- _ASSIGNMENT_
Every line with the word "thời" in it should be extracted from the data that follows.

- _DATA EXTRACT_
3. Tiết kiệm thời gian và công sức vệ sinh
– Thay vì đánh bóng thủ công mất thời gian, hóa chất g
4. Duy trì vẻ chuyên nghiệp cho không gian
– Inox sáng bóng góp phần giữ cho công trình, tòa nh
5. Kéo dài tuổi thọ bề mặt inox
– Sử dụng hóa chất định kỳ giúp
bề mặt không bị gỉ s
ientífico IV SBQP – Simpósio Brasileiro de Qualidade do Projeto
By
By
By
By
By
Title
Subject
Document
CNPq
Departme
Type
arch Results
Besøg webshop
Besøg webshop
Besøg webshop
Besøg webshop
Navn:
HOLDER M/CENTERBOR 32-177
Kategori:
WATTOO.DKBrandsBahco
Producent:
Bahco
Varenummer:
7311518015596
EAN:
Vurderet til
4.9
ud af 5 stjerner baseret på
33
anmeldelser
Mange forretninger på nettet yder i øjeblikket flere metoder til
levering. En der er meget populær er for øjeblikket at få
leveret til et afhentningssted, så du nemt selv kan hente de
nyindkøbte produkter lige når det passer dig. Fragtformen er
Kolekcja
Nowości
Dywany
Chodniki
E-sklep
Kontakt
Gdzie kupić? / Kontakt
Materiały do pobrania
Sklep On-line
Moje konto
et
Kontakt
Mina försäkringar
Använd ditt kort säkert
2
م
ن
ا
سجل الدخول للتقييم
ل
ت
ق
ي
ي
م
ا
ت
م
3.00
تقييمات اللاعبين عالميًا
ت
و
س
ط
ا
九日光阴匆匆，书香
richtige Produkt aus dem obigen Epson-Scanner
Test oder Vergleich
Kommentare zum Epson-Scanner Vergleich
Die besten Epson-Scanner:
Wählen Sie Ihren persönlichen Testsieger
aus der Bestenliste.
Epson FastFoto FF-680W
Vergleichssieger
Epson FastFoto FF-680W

- _REPLY TO THE TASK_
3. Tiết kiệm thời gian và công sức vệ sinh
– Thay vì đánh bóng thủ công mất thời gian, hóa chất g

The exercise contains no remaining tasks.